Murphy looks like the Tramp in Lady and the Tramp. Her coat of dark salt-and-pepper—or brindle—is a palette of gray, brown, beige, and white. Unlike most Schnauzers whose parts have been docked and cropped, her ears are flappy and her tail is long. Her speech is not cropped at all. She’s quiet at home, exuberant on the street—her greeting a bright bark. “She’s just saying hello,” I explain as the uninitiated yank their dogs away. If she approaches a yappy Yorkie or sculpted Poodle she’d rather avoid, she mutters. Recently, she’s taken to announcing the arrival of the elevator (“Whoo-hoo! Let’s ride!”) and engaging neighbors in street-corner repartee. Her tone is a hybrid of arf, howl, and yodel, rich with intonation and eye contact, demanding a response. This generates a true exchange and can go on for as long as her partner will participate.
Ellie the Schnauzer lives next door. Lady-like and soft-spoken, neatly composed of gray and white, she was named for Eleanor Roosevelt (who owned a schnauzer herself).
Murphy was named for my husband’s Irish nanny. Miss Murphy was the love of his childhood, his confidante, his mainstay. In sunshine and shadow, from one room to another, she was always there for him.
As my Murphy is for me.
When I became a widow last year, a widow of longer standing shared a belief that has been for me the most sustaining: “You never get over it, but you learn to live alongside it.”
Indeed.
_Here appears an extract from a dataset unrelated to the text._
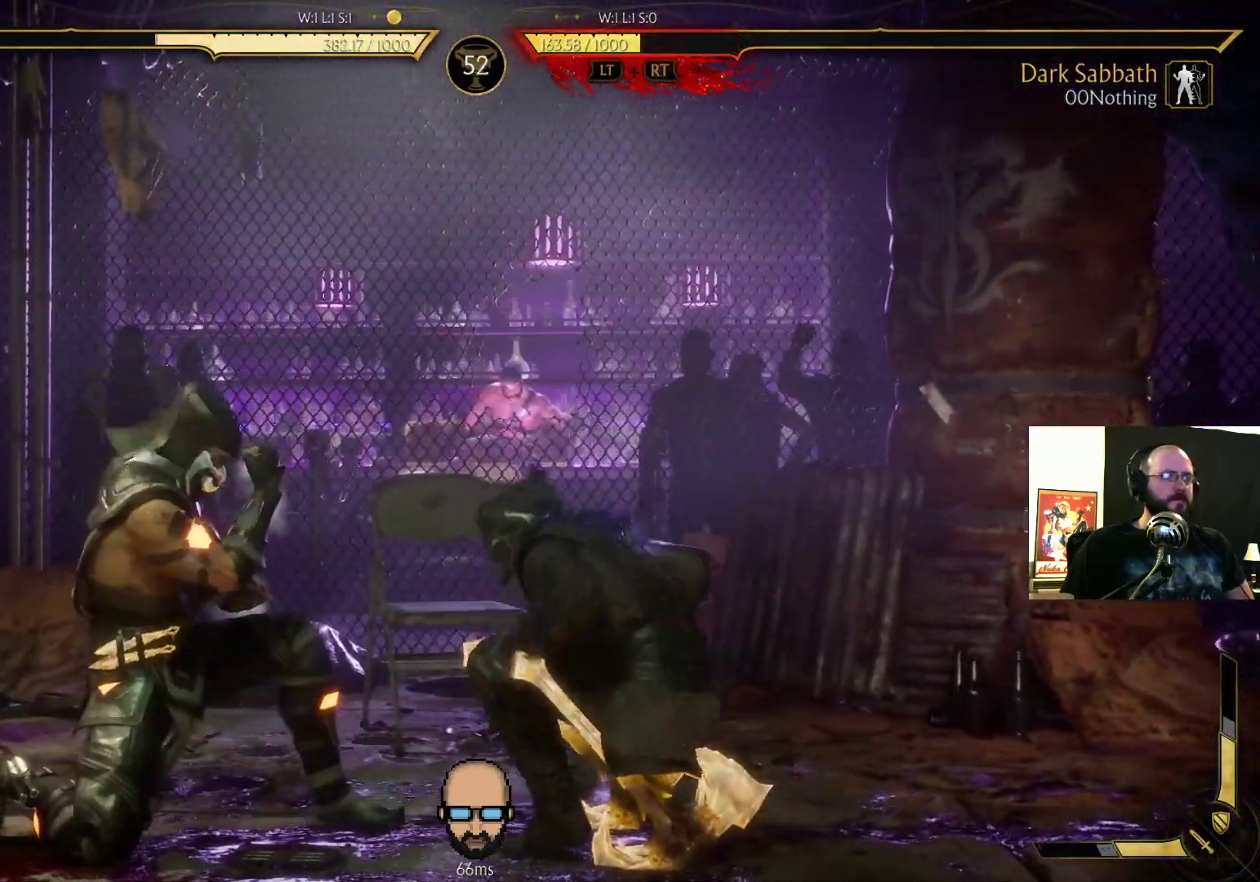
{"buttons": ["R2", "DPAD_DOWN", "DPAD_RIGHT"], "events": [[133, "DPAD_DOWN", "down"], [200, "R2", "down"]]}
Wherever I am—at the computer, the table, the piano…working, dining, or lying aboard my wide brass bed—I am learning to live alongside it.
With Murphy alongside me.
Ellen Stern is a writer and editor who worked at New York magazine, GQ, and the Daily News for many years. She is the author of Gracie Mansion: A Celebration of New York City’s Mayoral Residence and of a forthcoming biography of Al Hirschfeld.